While all three companies seek to get all their power from renewable sources, "Duke Energy only generates 2% of its electricity from renewable sources currently, and North Carolina law prevents customers from buying power from anyone other than Duke Energy. Duke’s goal for as far out as 2029 increases its renewable energy share to a mere 4%," the report read.

Some policies, such as the inability for customers to buy solar directly from a private solar company in what’s known as a third-party purchasing agreement, are standing in the way of large companies in meeting their own green energy goals, according to Greenpeace.

What’s more, the state’s renewable energy mandate hangs in the balance after a bill to freeze the requirement passed the North Carolina state House and is now headed to a Senate committee.

A Duke Energy Corp. spokesman argued that the utility works with large companies to help them meet their sustainable energy goals.

"We know there are large customers who are wanting more renewable energy," Duke Energy spokesman Randy Wheeless said. "We know that market. We’re trying to respond to what customers are asking for, and that is to try to find reasonably priced renewable energy that meets their goals."

Wheeless also touts Apple as an example of a company that worked with Duke to have on-site generation. The company is building a 17.5-acre solar farm, its third large-scale solar system in the state. Along with fuel cells, the solar farm is expected to meet the center’s energy needs.

Duke has a Green Source Rider program that state utility regulators approved in December 2013. The program applies to new renewable energy load that is going onto the grid either because a company is moving to North Carolina or because it is expanding its operations there, Wheeless said.

Under this program, Duke will solicit the market to find out how much renewable energy — solar or another type of sustainable fuel — will cost a company to add to its electricity mix. This means large customers have the availability to get all or half of their electricity from alternative energy, but they also will pay more.

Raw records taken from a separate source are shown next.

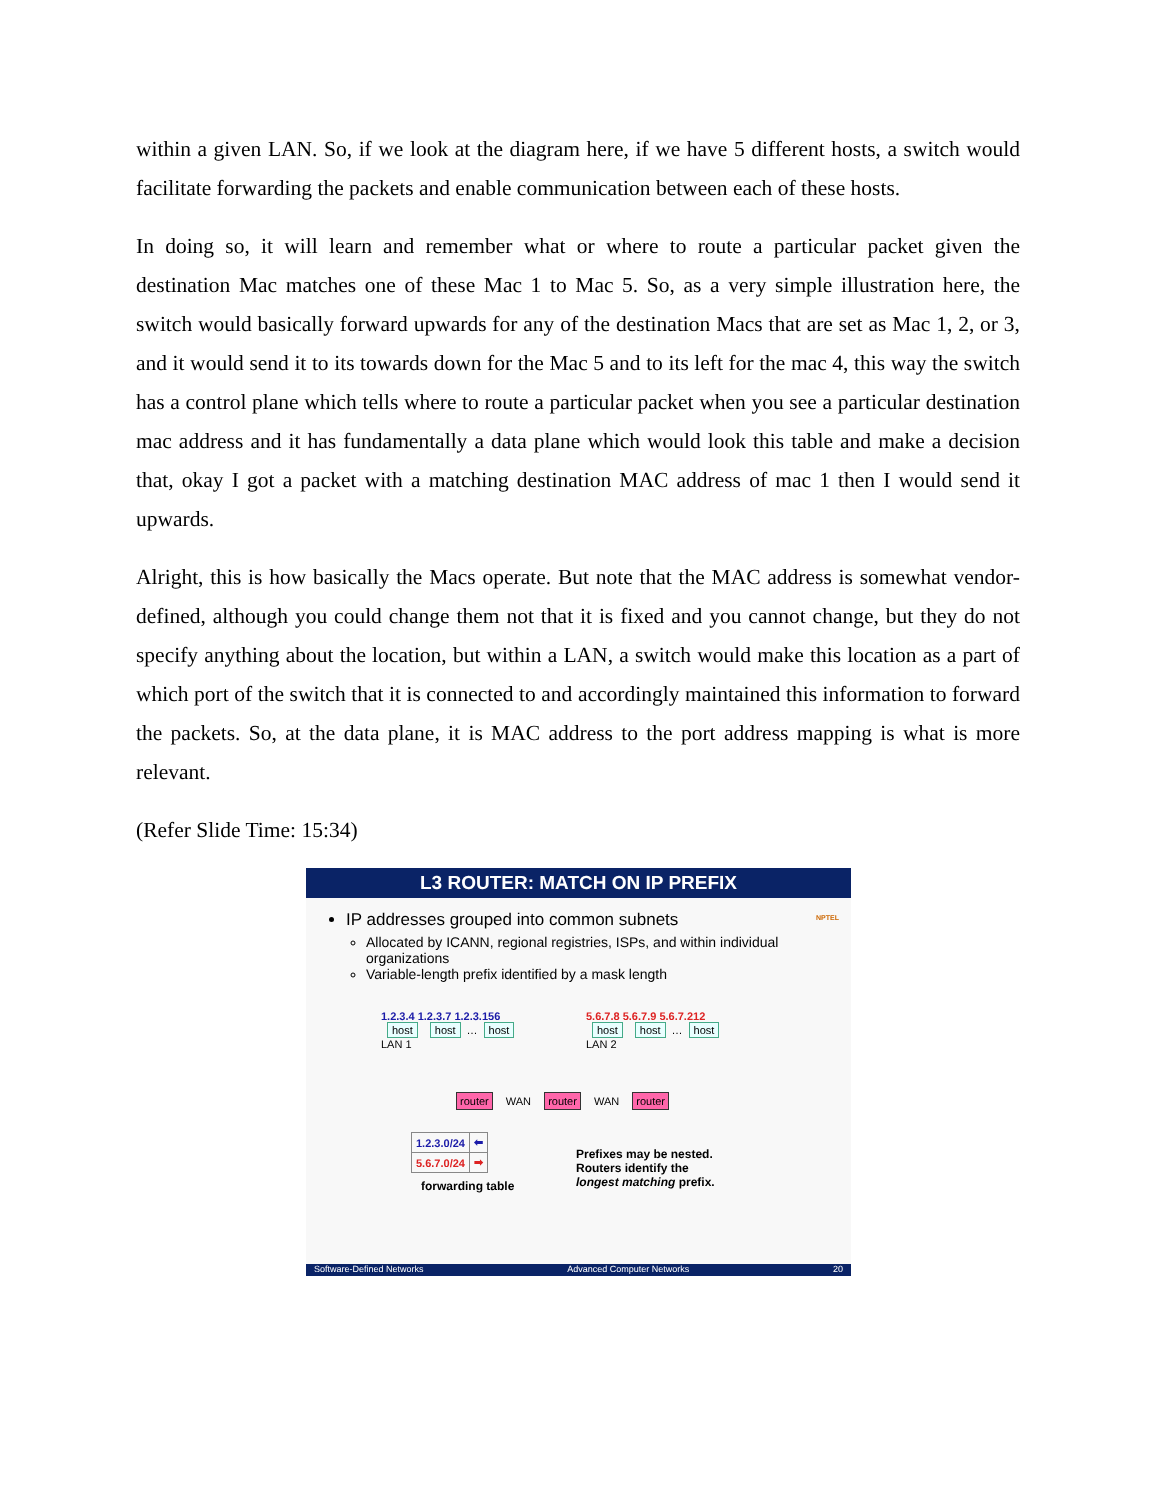within a given LAN. So, if we look at the diagram here, if we have 5 different hosts, a switch would facilitate forwarding the packets and enable communication between each of these hosts.
In doing so, it will learn and remember what or where to route a particular packet given the destination Mac matches one of these Mac 1 to Mac 5. So, as a very simple illustration here, the switch would basically forward upwards for any of the destination Macs that are set as Mac 1, 2, or 3, and it would send it to its towards down for the Mac 5 and to its left for the mac 4, this way the switch has a control plane which tells where to route a particular packet when you see a particular destination mac address and it has fundamentally a data plane which would look this table and make a decision that, okay I got a packet with a matching destination MAC address of mac 1 then I would send it upwards.
Alright, this is how basically the Macs operate. But note that the MAC address is somewhat vendor-defined, although you could change them not that it is fixed and you cannot change, but they do not specify anything about the location, but within a LAN, a switch would make this location as a part of which port of the switch that it is connected to and accordingly maintained this information to forward the packets. So, at the data plane, it is MAC address to the port address mapping is what is more relevant.
(Refer Slide Time: 15:34)
L3 ROUTER: MATCH ON IP PREFIX
NPTEL
IP addresses grouped into common subnets
Allocated by ICANN, regional registries, ISPs, and within individual organizations
Variable-length prefix identified by a mask length
1.2.3.4 1.2.3.7 1.2.3.156
host host … host
LAN 1
5.6.7.8 5.6.7.9 5.6.7.212
host host … host
LAN 2
router WAN router WAN router
| 1.2.3.0/24 | ⬅ |
| 5.6.7.0/24 | ➡ |
forwarding table
Prefixes may be nested.
Routers identify the
longest matching prefix.
Software-Defined Networks Advanced Computer Networks 20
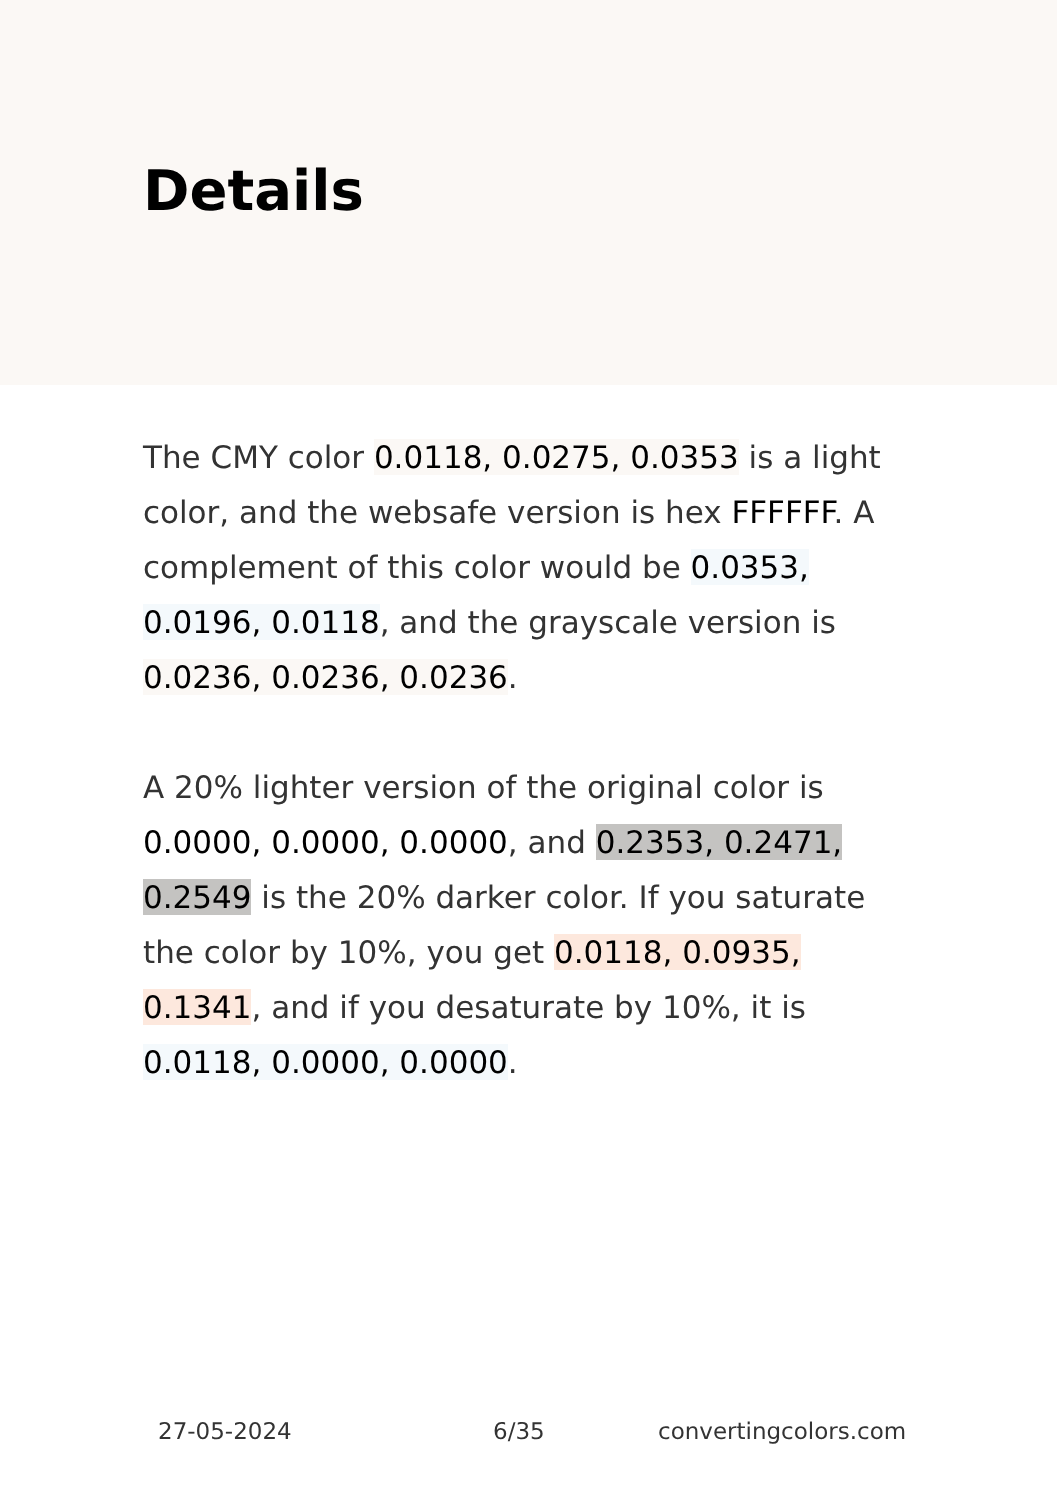Details
The CMY color 0.0118, 0.0275, 0.0353 is a light color, and the websafe version is hex FFFFFF. A complement of this color would be 0.0353, 0.0196, 0.0118, and the grayscale version is 0.0236, 0.0236, 0.0236.
A 20% lighter version of the original color is 0.0000, 0.0000, 0.0000, and 0.2353, 0.2471, 0.2549 is the 20% darker color. If you saturate the color by 10%, you get 0.0118, 0.0935, 0.1341, and if you desaturate by 10%, it is 0.0118, 0.0000, 0.0000.
27-05-2024 6/35 convertingcolors.com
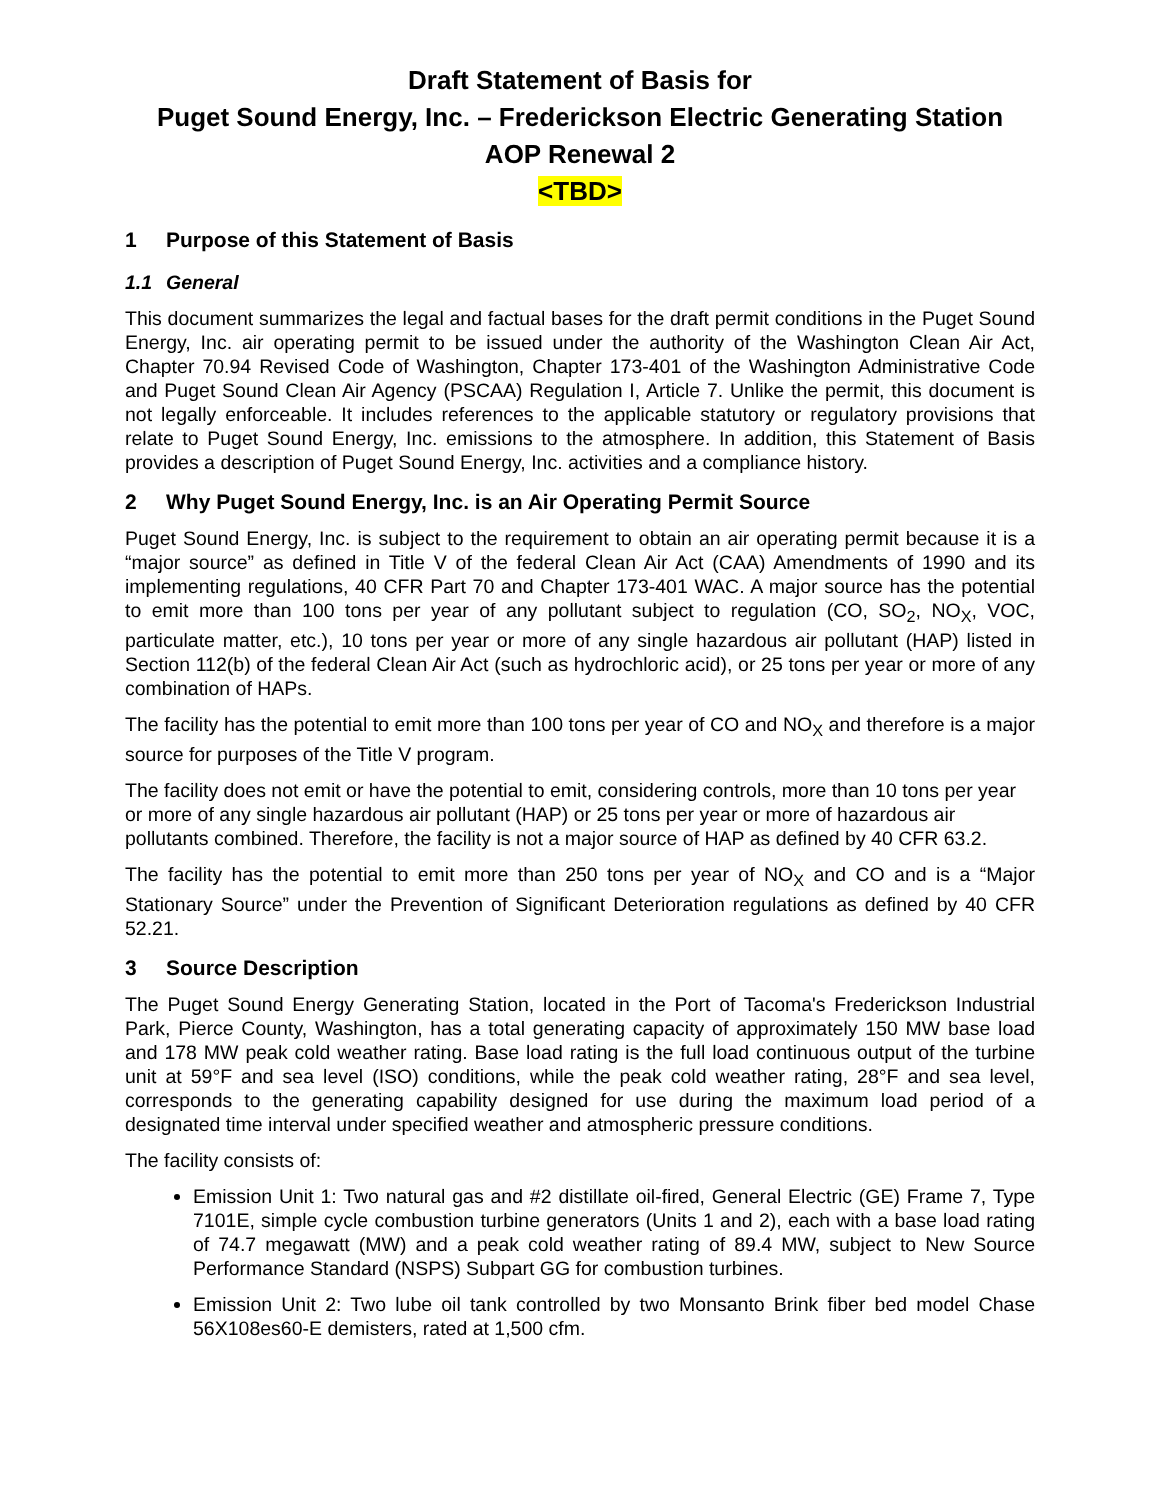Draft Statement of Basis for
Puget Sound Energy, Inc. – Frederickson Electric Generating Station
AOP Renewal 2
<TBD>
1 Purpose of this Statement of Basis
1.1 General
This document summarizes the legal and factual bases for the draft permit conditions in the Puget Sound Energy, Inc. air operating permit to be issued under the authority of the Washington Clean Air Act, Chapter 70.94 Revised Code of Washington, Chapter 173-401 of the Washington Administrative Code and Puget Sound Clean Air Agency (PSCAA) Regulation I, Article 7. Unlike the permit, this document is not legally enforceable. It includes references to the applicable statutory or regulatory provisions that relate to Puget Sound Energy, Inc. emissions to the atmosphere. In addition, this Statement of Basis provides a description of Puget Sound Energy, Inc. activities and a compliance history.
2 Why Puget Sound Energy, Inc. is an Air Operating Permit Source
Puget Sound Energy, Inc. is subject to the requirement to obtain an air operating permit because it is a “major source” as defined in Title V of the federal Clean Air Act (CAA) Amendments of 1990 and its implementing regulations, 40 CFR Part 70 and Chapter 173-401 WAC. A major source has the potential to emit more than 100 tons per year of any pollutant subject to regulation (CO, SO<sub>2</sub>, NO<sub>X</sub>, VOC, particulate matter, etc.), 10 tons per year or more of any single hazardous air pollutant (HAP) listed in Section 112(b) of the federal Clean Air Act (such as hydrochloric acid), or 25 tons per year or more of any combination of HAPs.
The facility has the potential to emit more than 100 tons per year of CO and NO<sub>X</sub> and therefore is a major source for purposes of the Title V program.
The facility does not emit or have the potential to emit, considering controls, more than 10 tons per year or more of any single hazardous air pollutant (HAP) or 25 tons per year or more of hazardous air pollutants combined. Therefore, the facility is not a major source of HAP as defined by 40 CFR 63.2.
The facility has the potential to emit more than 250 tons per year of NO<sub>X</sub> and CO and is a “Major Stationary Source” under the Prevention of Significant Deterioration regulations as defined by 40 CFR 52.21.
3 Source Description
The Puget Sound Energy Generating Station, located in the Port of Tacoma's Frederickson Industrial Park, Pierce County, Washington, has a total generating capacity of approximately 150 MW base load and 178 MW peak cold weather rating. Base load rating is the full load continuous output of the turbine unit at 59°F and sea level (ISO) conditions, while the peak cold weather rating, 28°F and sea level, corresponds to the generating capability designed for use during the maximum load period of a designated time interval under specified weather and atmospheric pressure conditions.
The facility consists of:
Emission Unit 1: Two natural gas and #2 distillate oil-fired, General Electric (GE) Frame 7, Type 7101E, simple cycle combustion turbine generators (Units 1 and 2), each with a base load rating of 74.7 megawatt (MW) and a peak cold weather rating of 89.4 MW, subject to New Source Performance Standard (NSPS) Subpart GG for combustion turbines.
Emission Unit 2: Two lube oil tank controlled by two Monsanto Brink fiber bed model Chase 56X108es60-E demisters, rated at 1,500 cfm.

Duke has not signed any customers to this program yet, but Wheeless said the company is hopeful that it will do so by the end of the year. Duke plays a role in recruiting companies and with offering competitively priced renewable energy options to large customers.

"There’s a lot going on here, and that’s why we don’t have anyone signed up, yet," he said. "We have had some good discussions with companies — I can’t name any — and we feel very comfortable that by the end of the year that someone will be involved in that program."

Data centers typically fall under Duke’s industrial class of rates. The utility’s average industrial rates for North and South Carolina range between 7.75 and 8.28 cents per kilowatt-hour, Wheeless said. The U.S. average is around 10.26 cents per kWh.

"North Carolina has a lot of advantages, and we think that low electric rates are one of them," Wheeless said.

An alternative path

Pomerantz, an author of the Greenpeace report, said that Duke and Dominion should look to utilities that have partnered with data-center companies on renewable energy.

He mentioned Google’s partnership with MidAmerican Energy Holdings Co. in Iowa to supply 407 megawatts (MW) of wind energy, and Apple’s deal with NV Energy in Nevada to supply its data center with electricity from solar and geothermal sources.

Dominion and Duke "can try to get out in front if it and offer it themselves, and if they don’t, they’re at significant risk of those operations finding other ways to power themselves," Pomerantz said.